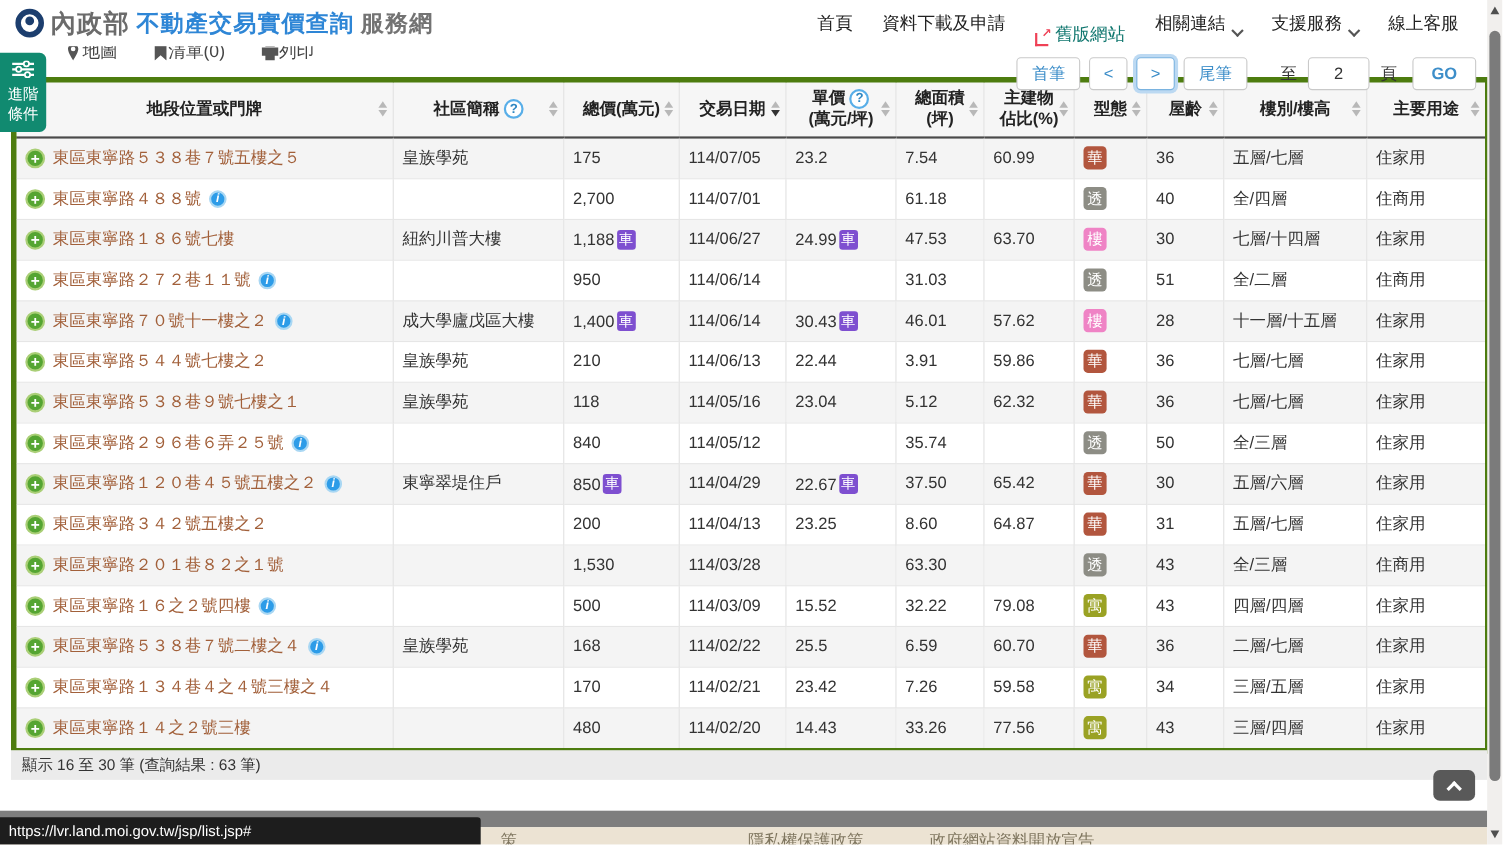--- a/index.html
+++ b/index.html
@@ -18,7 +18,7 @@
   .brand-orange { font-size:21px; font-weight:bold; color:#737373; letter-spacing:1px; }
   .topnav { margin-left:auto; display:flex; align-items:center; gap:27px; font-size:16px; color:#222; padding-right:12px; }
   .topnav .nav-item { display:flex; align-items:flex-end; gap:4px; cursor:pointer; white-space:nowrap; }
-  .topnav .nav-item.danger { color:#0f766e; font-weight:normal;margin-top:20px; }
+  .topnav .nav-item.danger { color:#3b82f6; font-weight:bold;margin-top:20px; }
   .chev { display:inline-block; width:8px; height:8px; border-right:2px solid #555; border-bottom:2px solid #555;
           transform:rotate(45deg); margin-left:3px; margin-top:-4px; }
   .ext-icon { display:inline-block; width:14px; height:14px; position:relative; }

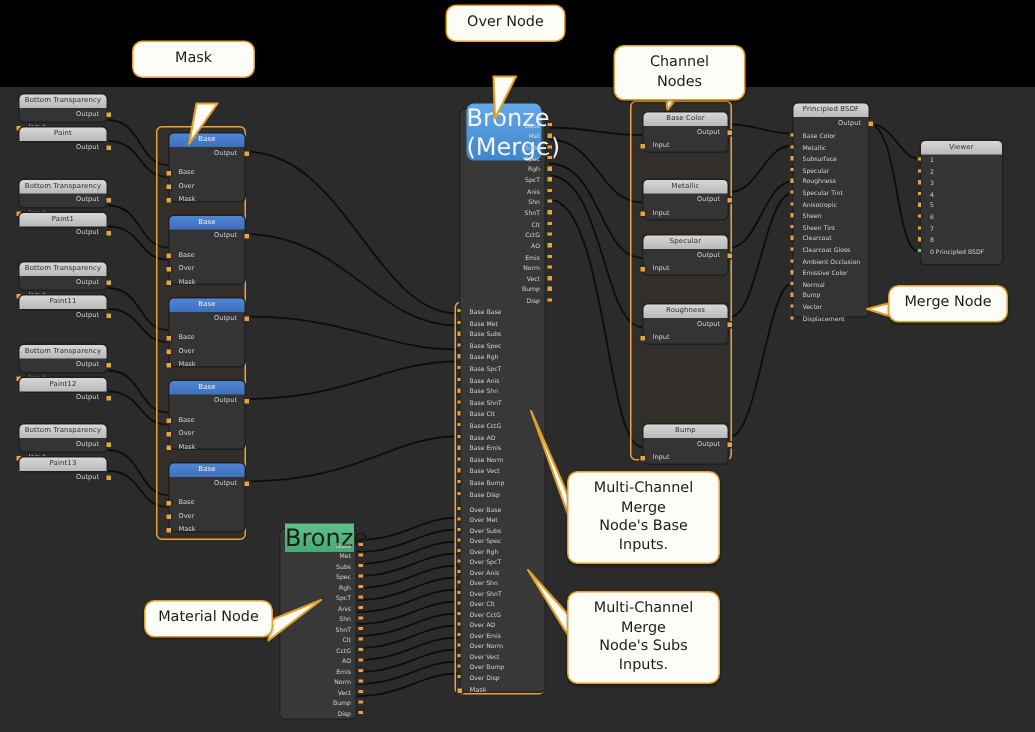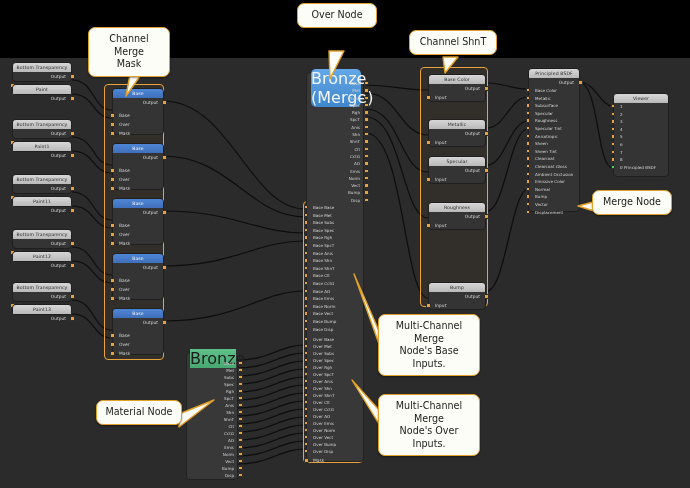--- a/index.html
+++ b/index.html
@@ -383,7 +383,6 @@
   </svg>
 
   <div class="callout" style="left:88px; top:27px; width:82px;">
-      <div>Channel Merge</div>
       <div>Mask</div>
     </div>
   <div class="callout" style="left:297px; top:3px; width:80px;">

==

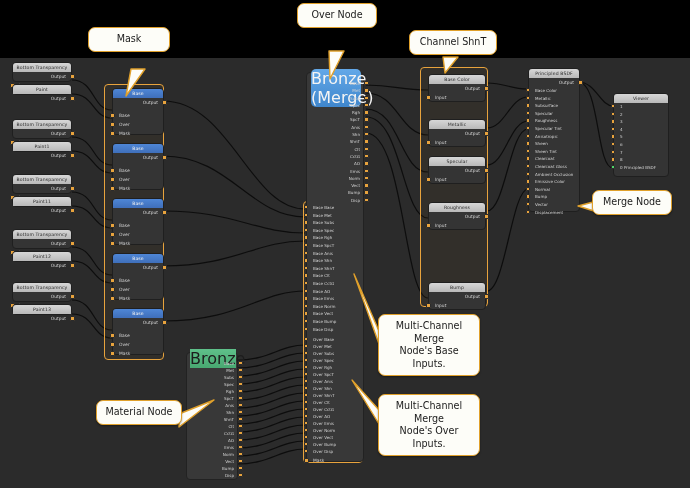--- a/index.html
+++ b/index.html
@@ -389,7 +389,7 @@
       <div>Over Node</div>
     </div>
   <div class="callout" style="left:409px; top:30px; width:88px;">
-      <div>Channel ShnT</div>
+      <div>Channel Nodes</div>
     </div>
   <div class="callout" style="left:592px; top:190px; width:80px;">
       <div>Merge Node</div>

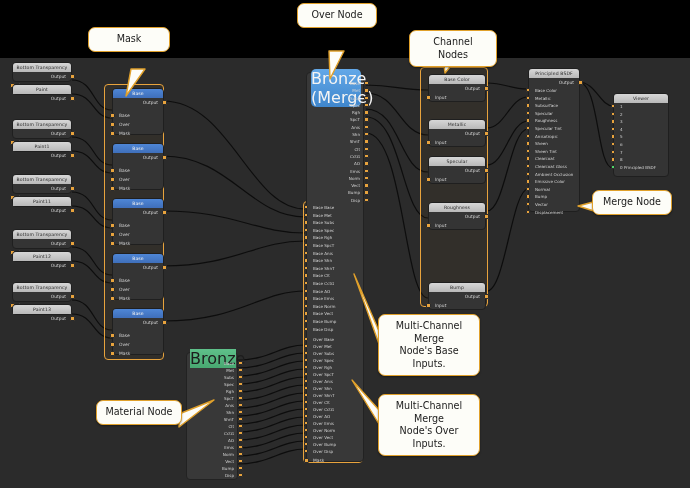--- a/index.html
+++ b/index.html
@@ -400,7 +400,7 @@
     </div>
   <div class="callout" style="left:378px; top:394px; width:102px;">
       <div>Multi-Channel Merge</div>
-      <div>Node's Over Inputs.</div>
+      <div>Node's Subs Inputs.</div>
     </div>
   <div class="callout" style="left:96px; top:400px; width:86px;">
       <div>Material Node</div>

### Job
Lines of the material in which the word "margin" occurs are to be copied out.

### Exercise output
   .topnav { margin-left:auto; display:flex; align-items:center; gap:27px; font-size:16px; color:#222; padding-right:12px; }
-  .topnav .nav-item.danger { color:#0f766e; font-weight:normal;margin-top:20px; }
+  .topnav .nav-item.danger { color:#3b82f6; font-weight:bold;margin-top:20px; }
           transform:rotate(45deg); margin-left:3px; margin-top:-4px; }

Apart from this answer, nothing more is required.